◆ TEXT FOR ANALYSIS ◆
╭──
Along with renaming notmuch_results_t to notmuch_message_results_t.
The new type is quite a mouthful, but I don't expect it to be
used much other than the for-loop idiom in the documentation,
(which does at least fit nicely within 80 columns).
This is all in preparation for the addition of a new
notmuch_query_search_threads of course.
Even with the recent warnings work, gcc didn't tell me about a static
function that I'm not calling? Apparently I get "defined but not
used" in C files, but not C++ files. That's bogus, and yet one more
reason for me to push the C++ to a minimal lower layer.
I didn't notice this because `xapian-config -cxxflags` gives empty
output on my system. But for someone with the xapian library
installed in some non-standard location this would be important.
I didn't end up adding any of the warnings options that aren't allowed
for C++, (such as -Wold-style-definition, -Wnested-externs,
-Werror-implicit-function-declaration, -Wstrict-prototypes,
-Wmissing-prototypes, or -Wbad-function-cast). So for now we can
drop the separate C and C++ variables for warnings.
Having to enumerate all the enum values at every switch is annoying,
but this warning actually found a bug, (missing support for
NOTMUCH_STATUS_OUT_OF_MEMORY in notmuch_status_to_string).
When adding -Wextra we also add -Wno-ununsed-parameters since that
function means well enough, but is really annoying in practice.
So the warnings we fix here are basically all comparsions between
signed and unsigned values.
Instead of supporting multiple thread IDs, we now merge together
thread IDs if one message is ever found to belong to more than one
thread. This allows for constructing complete threads when, for
example, a child message doesn't include a complete list of References
headers back to the beginning of the thread.
It also simplifies dealing with mapping a message ID to a thread ID
which is now a simple get_thread_id just like get_message_id, (and no
longer an iterator-based thing like get_tags).
We dropped the THREAD_ID value from the database a while back, but here
is code that's carefully computing that value and then never doing
anything with it. Delete, delete, delete.
The function was getting too long-winded before. Add since I'm about
to change how we handle the thread linking, it's convenient to have
it in an isolated function.
We were previously just doing fprintf;exit at each point, but I
wanted to add file and line-number details to all messages, so it
makes sense to use a single macro for that.
The "notmuch setup" output was getting overwhelmingly verbose.
Also, some people might not have a lot of mail, so might never need
this optimization. It's much better to move the hint to the time
when the user could actually benefit from it, (it's easy to detect
that "notmuch new" took more than 1 second, and we know if there
are any read-only directories there or not).
Aside from increased code sharing, the benefit here is that now
thread_ids iterates over the terms of a message rather than the
thread_id value. So we'll now be able to drop that value.
The generic notmuch_terms_t iterator should provide support for
notmuch_thread_ids_t when we switch as well, (And it would be
interesting to see if we could reasonably make this support a
PostingIterator too. Time will tell.)
╰──
Put this sentence from the notmuch change notes into Spanish: "The function was getting too long-winded before." The lines after this have nothing to do with the notmuch change notes.

◆ DATA LISTING ◆
╭──
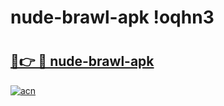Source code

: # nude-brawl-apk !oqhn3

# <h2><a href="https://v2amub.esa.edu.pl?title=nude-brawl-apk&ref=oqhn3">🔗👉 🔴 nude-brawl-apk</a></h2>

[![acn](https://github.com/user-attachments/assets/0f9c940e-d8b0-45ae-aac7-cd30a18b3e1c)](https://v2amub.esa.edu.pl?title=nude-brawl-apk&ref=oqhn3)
╰──
╭──
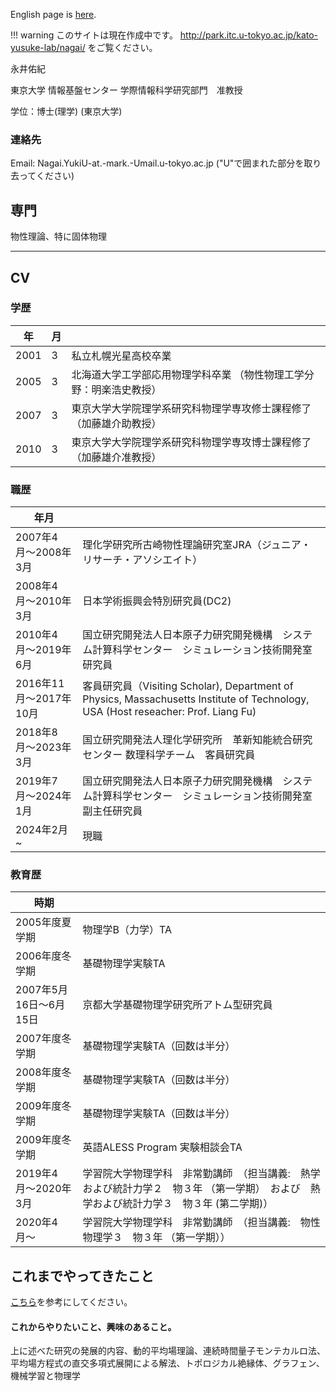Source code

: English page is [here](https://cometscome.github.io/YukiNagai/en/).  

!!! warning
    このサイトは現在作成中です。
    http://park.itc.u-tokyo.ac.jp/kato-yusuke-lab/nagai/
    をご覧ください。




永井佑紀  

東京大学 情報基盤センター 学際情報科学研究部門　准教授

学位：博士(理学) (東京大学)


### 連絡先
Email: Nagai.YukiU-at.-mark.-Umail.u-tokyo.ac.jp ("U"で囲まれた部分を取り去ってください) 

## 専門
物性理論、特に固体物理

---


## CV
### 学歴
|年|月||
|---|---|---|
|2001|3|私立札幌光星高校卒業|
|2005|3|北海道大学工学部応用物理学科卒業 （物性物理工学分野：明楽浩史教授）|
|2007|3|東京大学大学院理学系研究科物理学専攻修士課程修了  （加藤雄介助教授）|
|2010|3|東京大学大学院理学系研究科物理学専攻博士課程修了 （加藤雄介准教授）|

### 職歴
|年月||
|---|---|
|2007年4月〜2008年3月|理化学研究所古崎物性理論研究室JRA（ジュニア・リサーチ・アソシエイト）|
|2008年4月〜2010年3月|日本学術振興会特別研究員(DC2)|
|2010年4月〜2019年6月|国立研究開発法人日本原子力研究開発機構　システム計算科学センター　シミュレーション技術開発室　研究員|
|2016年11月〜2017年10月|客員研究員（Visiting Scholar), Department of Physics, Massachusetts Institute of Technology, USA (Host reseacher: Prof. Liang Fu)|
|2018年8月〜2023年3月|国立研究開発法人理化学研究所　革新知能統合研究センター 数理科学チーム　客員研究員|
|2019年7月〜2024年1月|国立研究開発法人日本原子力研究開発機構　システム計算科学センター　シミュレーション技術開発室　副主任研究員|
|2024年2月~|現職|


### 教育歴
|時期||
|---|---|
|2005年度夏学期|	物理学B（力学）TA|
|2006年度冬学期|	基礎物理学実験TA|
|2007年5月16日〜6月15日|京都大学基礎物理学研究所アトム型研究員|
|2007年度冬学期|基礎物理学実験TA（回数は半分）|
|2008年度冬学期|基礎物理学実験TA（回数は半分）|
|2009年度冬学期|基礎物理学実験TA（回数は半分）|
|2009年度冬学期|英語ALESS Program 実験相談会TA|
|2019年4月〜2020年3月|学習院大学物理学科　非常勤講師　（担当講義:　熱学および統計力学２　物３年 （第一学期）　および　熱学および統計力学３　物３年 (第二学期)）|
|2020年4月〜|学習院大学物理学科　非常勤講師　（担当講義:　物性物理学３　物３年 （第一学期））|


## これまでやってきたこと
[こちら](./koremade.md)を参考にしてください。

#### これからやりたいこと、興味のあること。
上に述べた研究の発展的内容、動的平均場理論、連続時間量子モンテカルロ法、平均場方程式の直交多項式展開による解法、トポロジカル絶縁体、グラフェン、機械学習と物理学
╰──
◆ ANSWER BELOW ◆
Antes, la función se estaba volviendo demasiado extensa.